عَنْ شَبِيبِ بْنِ بَشِيرٍ هَكَذَا قَالَ شَبِيبُ بْنُ بَشِيرٍ وَإِنَّمَا هُوَ
شَبِيبُ بْنُ بِشْرٍ عَنْ أَنَسِ بْنِ مَالِكٍ قَالَ قَالَ رَسُولُ اللَّهِ صَلَّى
اللَّهُ عَلَيْهِ وَسَلَّمَ النَّفَقَةُ كُلُّهَا فِي سَبِيلِ اللَّهِ إِلَّا
الْبِنَاءَ فَلَا خَيْرَ فِيهِ قَالَ أَبُو عِيسَى هَذَا حَدِيثٌ غَرِيبٌ
Hadis tersebut akan penulis kaji dengan meggunakan beberapa kajian
seperti yang telah disebutkan.
Allah telah
menjanjikan pahala atau balasan kepada setiap makhluk yang melakukan kebaikan,
seperti halnya berinfaq, sebagaimana yang telah disebutkan pada hadits diatas,
bahwa semua infaq itu dijalan allah, kecuali bangunan yang bermegah-megah dan
tidak digunakan untuk kebaikan, maka tidak ada balasan atau pahala atasnya.

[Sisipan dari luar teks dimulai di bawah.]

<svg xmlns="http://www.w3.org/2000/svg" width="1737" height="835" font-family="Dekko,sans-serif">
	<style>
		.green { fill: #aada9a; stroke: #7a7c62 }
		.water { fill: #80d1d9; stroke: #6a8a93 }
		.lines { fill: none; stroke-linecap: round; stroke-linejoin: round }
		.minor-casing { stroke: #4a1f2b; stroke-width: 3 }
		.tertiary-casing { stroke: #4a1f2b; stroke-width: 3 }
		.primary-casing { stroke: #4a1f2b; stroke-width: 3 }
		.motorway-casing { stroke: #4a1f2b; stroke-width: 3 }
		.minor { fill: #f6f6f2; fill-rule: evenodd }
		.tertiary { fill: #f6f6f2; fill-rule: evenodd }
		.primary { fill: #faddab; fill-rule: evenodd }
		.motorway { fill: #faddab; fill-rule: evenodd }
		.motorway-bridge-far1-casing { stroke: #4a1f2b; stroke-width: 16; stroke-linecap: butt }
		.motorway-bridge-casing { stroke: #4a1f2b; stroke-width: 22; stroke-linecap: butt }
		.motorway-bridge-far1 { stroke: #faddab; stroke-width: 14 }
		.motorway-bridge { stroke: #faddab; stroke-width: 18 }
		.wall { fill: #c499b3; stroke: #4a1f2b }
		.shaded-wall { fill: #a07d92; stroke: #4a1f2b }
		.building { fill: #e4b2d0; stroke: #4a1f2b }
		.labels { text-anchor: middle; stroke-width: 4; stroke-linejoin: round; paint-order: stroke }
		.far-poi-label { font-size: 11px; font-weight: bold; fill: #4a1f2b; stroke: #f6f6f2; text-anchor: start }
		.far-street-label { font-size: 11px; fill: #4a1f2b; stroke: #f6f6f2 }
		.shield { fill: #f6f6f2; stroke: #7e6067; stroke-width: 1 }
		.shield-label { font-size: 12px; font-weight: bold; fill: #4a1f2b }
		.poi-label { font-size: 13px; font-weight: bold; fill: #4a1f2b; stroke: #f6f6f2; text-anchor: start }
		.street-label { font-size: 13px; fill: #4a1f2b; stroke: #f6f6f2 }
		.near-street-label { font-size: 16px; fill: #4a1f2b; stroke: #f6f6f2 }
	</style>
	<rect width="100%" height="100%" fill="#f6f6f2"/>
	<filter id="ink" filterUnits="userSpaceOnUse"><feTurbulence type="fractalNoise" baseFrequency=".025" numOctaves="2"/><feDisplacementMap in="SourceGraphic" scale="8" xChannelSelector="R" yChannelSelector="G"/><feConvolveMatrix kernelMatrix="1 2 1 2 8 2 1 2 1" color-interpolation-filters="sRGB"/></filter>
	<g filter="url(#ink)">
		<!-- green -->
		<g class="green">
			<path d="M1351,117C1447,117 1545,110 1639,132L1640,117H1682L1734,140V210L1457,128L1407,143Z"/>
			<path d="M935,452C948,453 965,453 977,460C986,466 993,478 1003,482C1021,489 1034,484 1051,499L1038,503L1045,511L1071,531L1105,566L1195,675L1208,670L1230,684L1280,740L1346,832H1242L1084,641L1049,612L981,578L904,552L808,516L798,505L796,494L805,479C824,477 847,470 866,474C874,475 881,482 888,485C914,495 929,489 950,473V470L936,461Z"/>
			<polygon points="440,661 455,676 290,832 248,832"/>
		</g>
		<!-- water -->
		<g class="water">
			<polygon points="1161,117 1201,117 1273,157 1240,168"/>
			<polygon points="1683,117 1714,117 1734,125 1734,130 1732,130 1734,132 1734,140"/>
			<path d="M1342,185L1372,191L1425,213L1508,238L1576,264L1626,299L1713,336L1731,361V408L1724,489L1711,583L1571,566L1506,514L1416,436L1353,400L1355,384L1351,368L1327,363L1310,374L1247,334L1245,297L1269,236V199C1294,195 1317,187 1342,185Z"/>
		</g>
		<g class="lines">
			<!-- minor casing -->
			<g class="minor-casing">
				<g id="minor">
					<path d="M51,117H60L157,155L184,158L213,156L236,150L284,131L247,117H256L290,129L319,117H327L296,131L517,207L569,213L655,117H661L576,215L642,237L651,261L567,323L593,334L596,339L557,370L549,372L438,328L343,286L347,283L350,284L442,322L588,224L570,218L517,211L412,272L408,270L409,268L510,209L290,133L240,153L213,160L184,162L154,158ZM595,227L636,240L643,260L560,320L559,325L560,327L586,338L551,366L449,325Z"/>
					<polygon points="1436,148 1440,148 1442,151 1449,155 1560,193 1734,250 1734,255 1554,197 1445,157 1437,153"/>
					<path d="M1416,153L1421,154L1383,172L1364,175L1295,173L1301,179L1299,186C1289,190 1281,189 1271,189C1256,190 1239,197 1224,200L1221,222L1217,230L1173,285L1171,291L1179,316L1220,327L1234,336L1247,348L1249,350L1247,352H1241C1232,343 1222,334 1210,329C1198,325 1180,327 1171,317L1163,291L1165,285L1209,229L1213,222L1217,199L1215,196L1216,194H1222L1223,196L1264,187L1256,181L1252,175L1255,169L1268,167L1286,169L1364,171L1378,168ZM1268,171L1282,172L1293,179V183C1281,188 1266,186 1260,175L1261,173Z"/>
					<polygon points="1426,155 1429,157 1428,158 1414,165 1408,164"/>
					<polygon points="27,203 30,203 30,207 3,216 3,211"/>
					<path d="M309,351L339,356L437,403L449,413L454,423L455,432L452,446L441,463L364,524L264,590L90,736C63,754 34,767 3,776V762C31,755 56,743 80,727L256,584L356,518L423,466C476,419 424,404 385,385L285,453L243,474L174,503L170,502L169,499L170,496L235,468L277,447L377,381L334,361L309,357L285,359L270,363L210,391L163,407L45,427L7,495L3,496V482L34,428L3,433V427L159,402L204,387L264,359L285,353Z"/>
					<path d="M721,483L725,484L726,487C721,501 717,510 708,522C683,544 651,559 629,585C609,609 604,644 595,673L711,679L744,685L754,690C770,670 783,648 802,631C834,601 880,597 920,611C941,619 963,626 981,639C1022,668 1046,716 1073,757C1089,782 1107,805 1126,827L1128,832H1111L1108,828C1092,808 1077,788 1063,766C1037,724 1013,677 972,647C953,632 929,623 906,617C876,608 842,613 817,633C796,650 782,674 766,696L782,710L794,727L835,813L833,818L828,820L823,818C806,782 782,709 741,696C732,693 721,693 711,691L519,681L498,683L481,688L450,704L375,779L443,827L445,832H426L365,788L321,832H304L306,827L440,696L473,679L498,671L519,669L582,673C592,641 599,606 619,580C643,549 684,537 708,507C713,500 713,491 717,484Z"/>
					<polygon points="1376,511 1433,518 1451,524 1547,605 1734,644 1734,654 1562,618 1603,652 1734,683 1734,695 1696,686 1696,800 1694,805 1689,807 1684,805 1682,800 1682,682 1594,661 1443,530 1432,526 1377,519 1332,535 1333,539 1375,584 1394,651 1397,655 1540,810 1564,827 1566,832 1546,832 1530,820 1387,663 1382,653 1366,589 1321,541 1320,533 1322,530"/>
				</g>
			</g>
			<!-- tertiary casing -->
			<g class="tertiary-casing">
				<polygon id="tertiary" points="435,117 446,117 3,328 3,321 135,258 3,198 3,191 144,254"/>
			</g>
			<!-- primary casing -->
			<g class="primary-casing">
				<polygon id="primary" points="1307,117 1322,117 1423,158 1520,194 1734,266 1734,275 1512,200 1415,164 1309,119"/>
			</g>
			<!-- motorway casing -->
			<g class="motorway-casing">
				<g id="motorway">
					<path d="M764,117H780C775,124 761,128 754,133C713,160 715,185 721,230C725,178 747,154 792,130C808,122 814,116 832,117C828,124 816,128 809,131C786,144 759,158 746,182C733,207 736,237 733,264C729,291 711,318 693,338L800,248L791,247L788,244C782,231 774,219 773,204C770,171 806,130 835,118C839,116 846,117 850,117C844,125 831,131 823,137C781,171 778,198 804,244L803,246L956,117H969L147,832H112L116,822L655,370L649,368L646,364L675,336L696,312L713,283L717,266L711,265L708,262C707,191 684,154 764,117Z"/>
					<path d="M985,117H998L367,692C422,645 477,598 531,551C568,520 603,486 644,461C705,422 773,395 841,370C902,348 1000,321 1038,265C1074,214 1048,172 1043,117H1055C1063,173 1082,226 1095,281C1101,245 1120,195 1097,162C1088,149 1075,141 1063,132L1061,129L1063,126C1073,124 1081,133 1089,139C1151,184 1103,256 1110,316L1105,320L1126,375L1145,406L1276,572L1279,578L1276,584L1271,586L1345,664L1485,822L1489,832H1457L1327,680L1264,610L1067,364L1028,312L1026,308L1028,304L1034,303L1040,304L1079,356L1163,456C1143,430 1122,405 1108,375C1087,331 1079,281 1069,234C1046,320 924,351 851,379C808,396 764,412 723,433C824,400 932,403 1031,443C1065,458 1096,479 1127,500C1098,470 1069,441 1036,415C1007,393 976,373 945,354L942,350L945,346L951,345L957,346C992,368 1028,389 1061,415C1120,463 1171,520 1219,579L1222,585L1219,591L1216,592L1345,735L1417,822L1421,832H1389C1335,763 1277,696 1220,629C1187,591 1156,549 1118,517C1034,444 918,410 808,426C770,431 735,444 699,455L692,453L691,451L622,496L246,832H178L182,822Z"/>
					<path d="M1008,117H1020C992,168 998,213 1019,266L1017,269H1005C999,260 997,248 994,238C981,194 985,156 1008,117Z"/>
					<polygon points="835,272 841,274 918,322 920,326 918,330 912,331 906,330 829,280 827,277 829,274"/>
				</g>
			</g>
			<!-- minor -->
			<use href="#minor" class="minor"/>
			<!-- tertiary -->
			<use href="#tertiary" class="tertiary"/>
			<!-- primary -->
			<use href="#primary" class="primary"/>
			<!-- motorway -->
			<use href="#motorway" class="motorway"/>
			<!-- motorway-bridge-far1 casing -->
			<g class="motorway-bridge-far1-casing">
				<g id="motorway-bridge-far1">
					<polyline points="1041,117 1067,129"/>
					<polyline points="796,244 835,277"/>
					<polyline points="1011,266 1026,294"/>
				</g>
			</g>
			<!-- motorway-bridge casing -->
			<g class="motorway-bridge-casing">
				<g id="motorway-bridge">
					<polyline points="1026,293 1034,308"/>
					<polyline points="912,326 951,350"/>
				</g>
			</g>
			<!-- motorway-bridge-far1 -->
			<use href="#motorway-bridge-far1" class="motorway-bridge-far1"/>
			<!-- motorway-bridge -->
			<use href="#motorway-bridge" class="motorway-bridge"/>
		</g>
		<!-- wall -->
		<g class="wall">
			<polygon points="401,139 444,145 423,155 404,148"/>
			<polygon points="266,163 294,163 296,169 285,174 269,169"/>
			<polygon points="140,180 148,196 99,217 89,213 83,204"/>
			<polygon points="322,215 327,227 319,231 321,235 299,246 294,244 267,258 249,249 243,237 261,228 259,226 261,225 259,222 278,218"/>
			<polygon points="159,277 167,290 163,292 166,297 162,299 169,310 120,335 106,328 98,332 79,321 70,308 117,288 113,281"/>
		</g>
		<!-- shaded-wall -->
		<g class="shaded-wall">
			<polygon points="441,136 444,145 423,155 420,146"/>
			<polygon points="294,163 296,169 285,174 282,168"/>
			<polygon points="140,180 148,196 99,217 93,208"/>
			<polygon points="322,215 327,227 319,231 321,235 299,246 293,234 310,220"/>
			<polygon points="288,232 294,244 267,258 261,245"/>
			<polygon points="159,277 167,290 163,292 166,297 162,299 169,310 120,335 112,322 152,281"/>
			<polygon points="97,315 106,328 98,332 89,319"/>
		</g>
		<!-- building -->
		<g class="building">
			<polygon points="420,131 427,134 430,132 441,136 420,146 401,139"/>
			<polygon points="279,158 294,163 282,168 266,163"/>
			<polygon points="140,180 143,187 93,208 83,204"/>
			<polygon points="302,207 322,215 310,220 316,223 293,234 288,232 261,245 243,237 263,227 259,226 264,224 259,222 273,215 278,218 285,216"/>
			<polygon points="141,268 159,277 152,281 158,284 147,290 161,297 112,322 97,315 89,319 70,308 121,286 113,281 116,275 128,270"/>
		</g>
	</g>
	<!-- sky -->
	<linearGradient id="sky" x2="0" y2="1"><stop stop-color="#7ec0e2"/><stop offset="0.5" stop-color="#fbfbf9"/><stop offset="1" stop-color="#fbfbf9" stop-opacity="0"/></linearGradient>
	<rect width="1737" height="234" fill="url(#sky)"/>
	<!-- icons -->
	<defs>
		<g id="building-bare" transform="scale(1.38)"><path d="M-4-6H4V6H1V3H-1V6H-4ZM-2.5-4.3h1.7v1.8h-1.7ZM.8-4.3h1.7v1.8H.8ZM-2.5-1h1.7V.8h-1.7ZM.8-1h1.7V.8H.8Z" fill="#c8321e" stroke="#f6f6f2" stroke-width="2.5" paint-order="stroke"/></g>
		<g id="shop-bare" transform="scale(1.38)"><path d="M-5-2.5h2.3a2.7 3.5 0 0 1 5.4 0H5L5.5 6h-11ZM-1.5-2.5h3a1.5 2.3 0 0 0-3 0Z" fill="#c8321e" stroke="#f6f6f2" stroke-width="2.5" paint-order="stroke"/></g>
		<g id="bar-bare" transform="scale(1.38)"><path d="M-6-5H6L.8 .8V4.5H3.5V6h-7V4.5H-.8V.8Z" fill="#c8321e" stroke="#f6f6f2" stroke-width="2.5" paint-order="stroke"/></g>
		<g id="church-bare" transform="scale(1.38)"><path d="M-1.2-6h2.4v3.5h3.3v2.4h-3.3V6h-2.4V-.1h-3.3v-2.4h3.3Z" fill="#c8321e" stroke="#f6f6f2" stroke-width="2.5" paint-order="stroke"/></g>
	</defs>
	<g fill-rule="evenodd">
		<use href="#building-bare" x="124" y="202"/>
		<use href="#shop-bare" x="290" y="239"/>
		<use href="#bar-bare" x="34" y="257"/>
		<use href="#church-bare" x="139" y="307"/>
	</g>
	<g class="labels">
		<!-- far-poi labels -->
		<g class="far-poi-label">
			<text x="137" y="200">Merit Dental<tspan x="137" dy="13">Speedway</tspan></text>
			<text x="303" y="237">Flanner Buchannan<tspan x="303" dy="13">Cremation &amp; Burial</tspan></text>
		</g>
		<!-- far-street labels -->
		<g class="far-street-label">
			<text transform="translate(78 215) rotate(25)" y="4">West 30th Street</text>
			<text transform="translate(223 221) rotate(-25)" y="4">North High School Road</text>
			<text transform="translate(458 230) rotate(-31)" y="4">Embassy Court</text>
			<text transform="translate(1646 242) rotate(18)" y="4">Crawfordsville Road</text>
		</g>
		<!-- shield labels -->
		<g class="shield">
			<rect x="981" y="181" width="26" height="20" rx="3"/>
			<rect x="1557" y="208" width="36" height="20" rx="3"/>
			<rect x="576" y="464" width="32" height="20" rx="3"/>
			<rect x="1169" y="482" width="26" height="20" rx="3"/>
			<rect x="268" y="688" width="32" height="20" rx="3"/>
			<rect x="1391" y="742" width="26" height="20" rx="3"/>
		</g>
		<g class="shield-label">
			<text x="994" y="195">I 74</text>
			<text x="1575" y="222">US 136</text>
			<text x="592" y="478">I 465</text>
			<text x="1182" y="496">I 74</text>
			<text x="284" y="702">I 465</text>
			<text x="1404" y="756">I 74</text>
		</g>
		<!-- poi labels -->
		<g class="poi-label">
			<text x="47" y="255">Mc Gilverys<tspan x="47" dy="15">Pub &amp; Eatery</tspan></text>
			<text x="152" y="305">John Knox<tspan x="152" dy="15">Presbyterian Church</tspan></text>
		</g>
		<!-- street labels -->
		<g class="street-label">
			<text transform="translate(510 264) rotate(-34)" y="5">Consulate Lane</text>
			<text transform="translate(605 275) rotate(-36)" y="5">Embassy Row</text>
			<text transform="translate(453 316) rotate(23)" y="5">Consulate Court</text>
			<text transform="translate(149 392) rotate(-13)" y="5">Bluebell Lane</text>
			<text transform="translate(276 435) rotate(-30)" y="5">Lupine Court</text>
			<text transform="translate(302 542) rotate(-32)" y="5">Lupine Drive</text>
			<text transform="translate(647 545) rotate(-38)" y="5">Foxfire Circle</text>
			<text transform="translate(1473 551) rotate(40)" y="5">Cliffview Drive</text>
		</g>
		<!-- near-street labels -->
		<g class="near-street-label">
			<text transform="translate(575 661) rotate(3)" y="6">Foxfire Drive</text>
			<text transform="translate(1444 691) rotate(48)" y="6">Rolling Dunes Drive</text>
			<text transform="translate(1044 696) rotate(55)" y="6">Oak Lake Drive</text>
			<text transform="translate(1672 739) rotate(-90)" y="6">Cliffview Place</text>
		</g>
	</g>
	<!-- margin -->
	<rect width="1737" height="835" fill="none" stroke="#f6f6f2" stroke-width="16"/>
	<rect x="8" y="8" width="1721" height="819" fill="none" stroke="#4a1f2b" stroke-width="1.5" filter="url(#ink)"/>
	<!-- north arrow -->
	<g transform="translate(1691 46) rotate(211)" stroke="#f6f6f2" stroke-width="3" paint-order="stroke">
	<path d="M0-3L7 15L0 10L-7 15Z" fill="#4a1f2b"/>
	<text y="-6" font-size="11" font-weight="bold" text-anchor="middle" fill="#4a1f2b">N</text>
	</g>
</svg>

Disini penulis akan mencoba menganalisa hadis tersebut dengan kajian-kajian
sebagai berikut, sehingga hadis tersebut masih bisa relevan dengan kehidupan di
zaman sekarang ini.
B. Langkah-langkah memahami hadits Al-Tirmidzi, no.2406, bab Shifah
al-Qiyamah wa al-Raqaiq wa al-Wara’ ‘an Rasul Allah
1. Kajian
Linguistik
Linguistik
merupakan ilmu yang mengkaji bahasa, dalam hal ini penulis akan mengkaji
mengenai bahasa yang digunakan dalam hadits tersebut. Sebagaimana yang kita
ketahui bahwa sumber ajaran kita yakni al-Qur’an dan Hadis telah menggunakan
bahasa Arab sebagai sarana bahasanya, oleh karena itu penulis akan mencoba
menganalisa hadis tersebut dari segi linguistiknya. Dalam kajian linguistic
terbagi menjadi 2, yaitu: mikrolinguistic yang mengkaji bahasa dari unsur-unsur
internal bahasa itu sendiri, seperti: fonologi (ilmu al-Ashwat), morfologi
(ilmu al-sharf), sintaksis (ilmu nahwu), dan juga semantic. Kemudian kajian
linguistic yang kedua adalah makrolinguistik yang mengkaji bahasa dari unsur
eksternal suatu bahasa, adapun cabang-cabang ilmunya yaitu: sosiolinguistic,
psikolinguistik, dan lain-lain.[3]
Adapun dalam kajian hadits ini, penulis akan mengkaji linguistic dari segi
mikrolinguistiknya saja, supaya pembaca bisa memahami hadist tersebut sesuai
dengan yang dimaksud hadits tersebut diatas.
Bahasa merupakan
obyek dari kajian semantic, sebagaimana yang tertera diatas dan yang telah kita
ketahui bahwa bahasa arab adalah bahasa yang digunakan dalam menulis Hadis,
oleh karena itu membutuhkan ilmu semantic untuk mengetahui makna-makna dibalik
bahasa tersebut, agar maksud dari hadis tersebut bisa sampai atau dapat
diterima oleh orang lain atau masyarakat muslim yang kurang mengetahui makna dibalik
hadis tersebut. adapun makna-makna nya akan dianalisis sebagai berikut:
النَّفَقَةُ
كُلُّهَا فِي سَبِيلِ اللَّهِ إِلَّا الْبِنَاءَ فَلَا خَيْرَ فِيهِ Lafadz النَّفَقَةُ merupakan mashdar dari lafadz نَفَقَ – يَنْفَقُ
yang berarti biaya, belanja, pengeluaran uang.[4] Jadi yang dimakksud nafkah/infaq pada hadis tersebut
adalah membelanjakan harta/ mengeluarkan uang. Adapun dalam mu’jam al-Wasith
dijelaskan bahwa lafadz النَفَقَةُ adalah isim dari kata "الإِنْفَاقُ"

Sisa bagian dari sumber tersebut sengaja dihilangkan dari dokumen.